La culpabilité et le mépris de soi

La culpabilité, pour l’homme, c’est comme un bloc de béton attaché au pied d’un nageur : dans cette compréhension perverse, l’homme est pécheur, irrémédiablement, sans discontinuer. Il a été chassé du jardin (l’Eden) parce qu’il avait désobéi à Dieu, et cette tare originelle se transmettra indéfiniment, de génération en génération, par les relations sexuelles.

C’était la vision d’Augustin, évêque d’Hippone, ancien débauché notoire et manichéen obsédé par le mal. En prêchant cette indignité de l’homme, il commettait d’ailleurs une faute de lecture de la Bible1 , mais cette vision pessimiste et culpabilisante de l’homme est encore largement soutenue aujourd’hui. Les conséquences en sont immenses, cette notion de péché originel a figé pour l’éternité des rites et des croyances mortifères ; la structure et la théologie de nombre d’églises chrétiennes, église romaine en tête, sont construites sur ce socle, et tous, athées comme croyants ou indifférents, se débattent encore aujourd’hui dans cette fausse croyance.

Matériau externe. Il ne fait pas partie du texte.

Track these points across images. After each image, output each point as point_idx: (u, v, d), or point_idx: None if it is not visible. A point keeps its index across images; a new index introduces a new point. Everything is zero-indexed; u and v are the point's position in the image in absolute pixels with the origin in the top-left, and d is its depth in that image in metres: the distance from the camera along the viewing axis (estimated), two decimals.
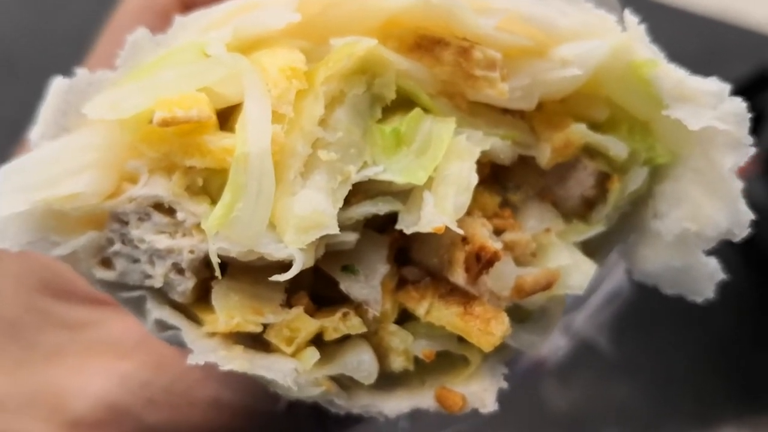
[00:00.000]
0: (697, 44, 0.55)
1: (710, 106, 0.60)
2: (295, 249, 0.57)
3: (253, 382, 0.78)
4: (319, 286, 0.67)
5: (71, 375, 0.90)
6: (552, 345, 1.22)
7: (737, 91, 0.63)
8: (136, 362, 0.90)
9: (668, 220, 0.67)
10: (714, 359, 1.85)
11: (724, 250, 0.67)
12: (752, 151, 0.60)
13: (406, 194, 0.64)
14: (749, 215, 0.61)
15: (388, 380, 0.69)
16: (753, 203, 0.63)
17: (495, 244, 0.63)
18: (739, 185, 0.61)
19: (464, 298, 0.64)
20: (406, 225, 0.62)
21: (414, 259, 0.68)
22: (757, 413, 1.82)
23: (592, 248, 0.71)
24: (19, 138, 0.92)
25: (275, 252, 0.58)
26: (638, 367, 1.82)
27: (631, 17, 0.63)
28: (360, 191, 0.63)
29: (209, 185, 0.61)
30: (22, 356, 0.93)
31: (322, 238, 0.60)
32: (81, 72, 0.61)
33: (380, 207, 0.62)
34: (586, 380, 1.81)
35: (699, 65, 0.66)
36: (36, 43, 2.01)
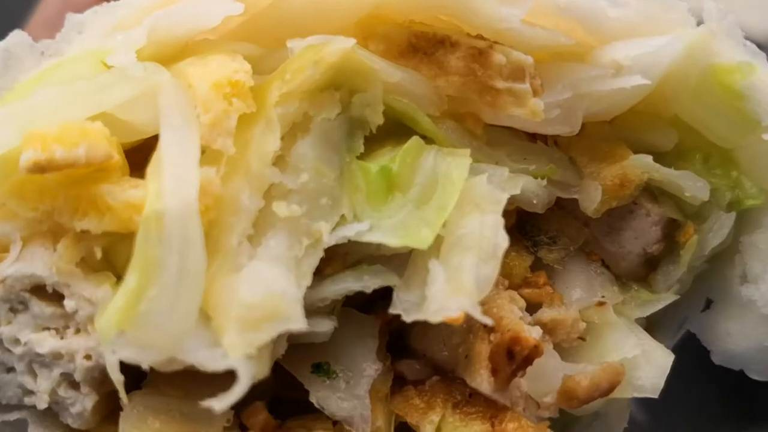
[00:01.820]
0: None
1: None
2: (238, 358, 0.39)
3: None
4: (280, 388, 0.52)
5: None
6: None
7: None
8: None
9: (764, 285, 0.54)
10: (713, 376, 1.83)
11: None
12: None
13: (402, 259, 0.49)
14: None
15: None
16: None
17: (533, 332, 0.47)
18: None
19: (490, 408, 0.50)
20: (405, 308, 0.47)
21: (414, 349, 0.53)
22: (756, 426, 1.79)
23: (651, 321, 0.57)
24: None
25: (208, 362, 0.41)
26: None
27: (711, 4, 0.50)
28: (337, 257, 0.49)
29: (113, 256, 0.46)
30: None
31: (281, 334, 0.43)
32: None
33: (366, 282, 0.48)
34: None
35: None
36: None
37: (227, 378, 0.43)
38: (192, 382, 0.47)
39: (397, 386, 0.52)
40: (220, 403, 0.40)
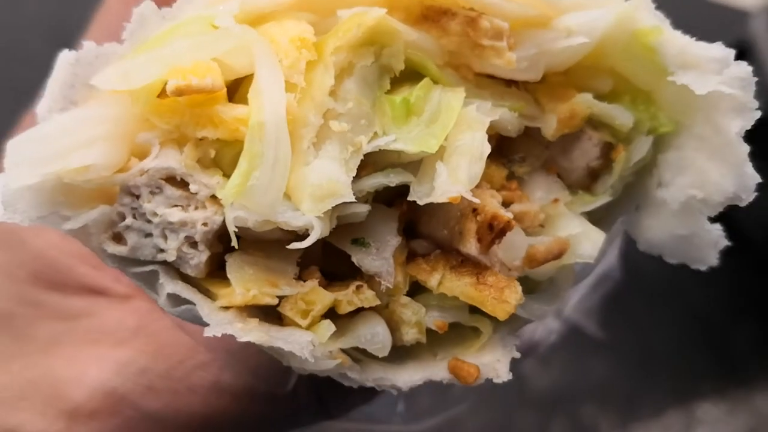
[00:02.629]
0: (673, 21, 0.56)
1: (715, 72, 0.61)
2: (312, 217, 0.57)
3: (260, 362, 0.78)
4: (326, 264, 0.67)
5: (67, 365, 0.89)
6: (545, 328, 1.22)
7: None
8: (133, 349, 0.89)
9: (673, 188, 0.67)
10: (691, 337, 1.89)
11: None
12: (758, 114, 0.61)
13: (416, 166, 0.64)
14: (756, 178, 0.62)
15: (399, 353, 0.69)
16: None
17: (506, 214, 0.63)
18: (745, 149, 0.62)
19: (476, 268, 0.65)
20: (419, 196, 0.62)
21: (423, 233, 0.68)
22: (734, 388, 1.85)
23: (597, 219, 0.71)
24: None
25: (292, 220, 0.58)
26: (617, 345, 1.85)
27: None
28: (369, 164, 0.63)
29: (221, 157, 0.61)
30: (16, 348, 0.91)
31: (334, 209, 0.60)
32: (88, 44, 0.60)
33: (391, 178, 0.62)
34: (565, 359, 1.84)
35: None
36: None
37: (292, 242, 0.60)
38: (269, 248, 0.63)
39: (410, 258, 0.67)
40: (302, 244, 0.58)
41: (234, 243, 0.58)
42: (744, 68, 0.61)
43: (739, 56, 0.61)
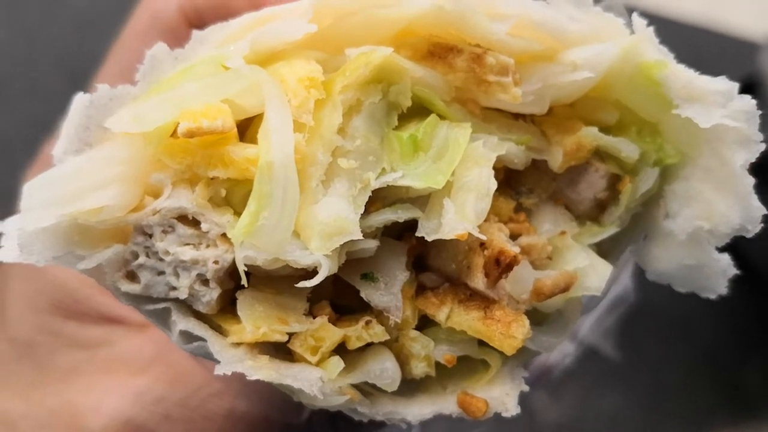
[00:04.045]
0: (682, 52, 0.56)
1: (719, 105, 0.61)
2: (321, 255, 0.58)
3: (273, 393, 0.78)
4: (337, 296, 0.68)
5: (86, 394, 0.90)
6: (560, 352, 1.23)
7: None
8: (151, 378, 0.90)
9: (680, 219, 0.68)
10: (705, 368, 1.87)
11: None
12: (762, 147, 0.62)
13: (424, 201, 0.65)
14: (762, 210, 0.63)
15: (409, 387, 0.70)
16: None
17: (513, 248, 0.64)
18: (750, 181, 0.62)
19: (484, 302, 0.66)
20: (427, 232, 0.63)
21: (431, 266, 0.69)
22: (745, 422, 1.83)
23: (605, 250, 0.72)
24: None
25: (301, 259, 0.59)
26: (630, 377, 1.83)
27: (639, 20, 0.64)
28: (378, 199, 0.64)
29: (231, 196, 0.62)
30: (36, 377, 0.93)
31: (343, 245, 0.61)
32: (102, 87, 0.61)
33: (400, 214, 0.63)
34: (576, 391, 1.82)
35: None
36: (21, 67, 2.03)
37: (302, 279, 0.60)
38: (279, 285, 0.64)
39: (419, 291, 0.67)
40: (310, 282, 0.59)
41: (244, 281, 0.59)
42: (748, 101, 0.61)
43: (748, 89, 0.61)
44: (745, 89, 0.61)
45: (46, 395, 0.89)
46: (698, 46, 2.18)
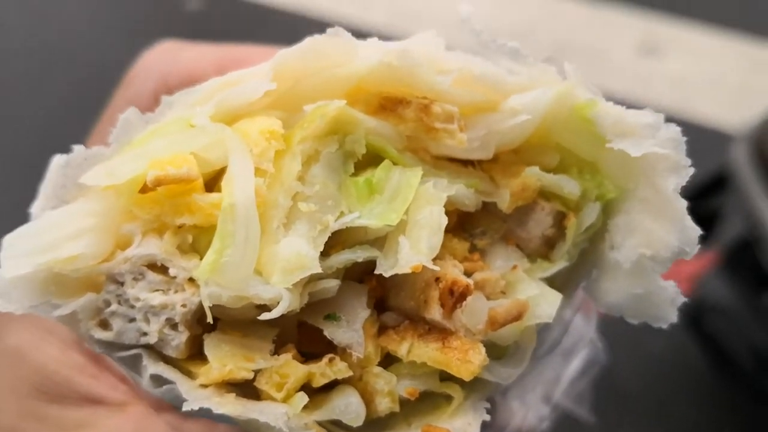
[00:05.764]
0: None
1: (649, 136, 0.66)
2: (282, 288, 0.62)
3: None
4: (302, 344, 0.71)
5: None
6: (535, 415, 1.23)
7: (696, 192, 0.67)
8: None
9: (624, 249, 0.71)
10: (706, 395, 1.84)
11: (684, 344, 0.69)
12: (691, 171, 0.66)
13: (381, 242, 0.69)
14: (697, 231, 0.66)
15: (375, 426, 0.71)
16: (710, 300, 0.66)
17: (466, 280, 0.67)
18: (683, 204, 0.66)
19: (442, 334, 0.68)
20: (385, 269, 0.66)
21: (392, 306, 0.72)
22: None
23: (558, 286, 0.75)
24: None
25: (263, 293, 0.62)
26: None
27: (570, 66, 0.70)
28: (338, 243, 0.68)
29: (198, 242, 0.66)
30: None
31: (305, 285, 0.65)
32: (77, 148, 0.66)
33: (359, 254, 0.67)
34: None
35: None
36: None
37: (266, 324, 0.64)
38: (246, 329, 0.67)
39: (381, 331, 0.70)
40: (271, 315, 0.62)
41: (210, 319, 0.62)
42: (674, 129, 0.66)
43: (720, 180, 0.65)
44: (717, 180, 0.65)
45: None
46: None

C’est une vision extrêmement pessimiste de l’homme. Celui-ci n’a rien à espérer car :

  • il se trompe en permanence, il ne comprend pas, il répète ses erreurs par inintelligence
  • il fait mal : il fait souffrir dès qu’il lève le petit doigt
  • il fait du mal : il veut autre chose que le bien. Les désirs humains sont mauvais, sexualité, pouvoir, envie, plaisir à la souffrance de l’autre
  • il est né dans la faute des autres

Ces pensées pessimistes ont leurs prolongements dans l’état dépressif, qui rassemble pêle-mêle des sensations d’échec, de dépréciation de soi, des auto-accusations persistantes et souvent collectives (“nous sommes mauvais”), des remords.

Beaucoup de postures pseudo-théologiques présentent un dieu bon et des hommes mauvais, mais c’est comme un père bon ou une mère bonne et un enfant qui se croit mauvais. La culpabilité n’est pas ailleurs. Pour beaucoup de “chrétiens” (qui d’ailleurs sont peut-être plus Pauliniens que disciples du Christ), l’homme est dit pécheur car il se doit de ne rien pouvoir seul. Le péché est une invention humaine pour ceux qui veulent faire renoncer chacun à son pouvoir d’être, comme pour ceux qui veulent être déresponsabilisés de ce pouvoir de faire et d’être.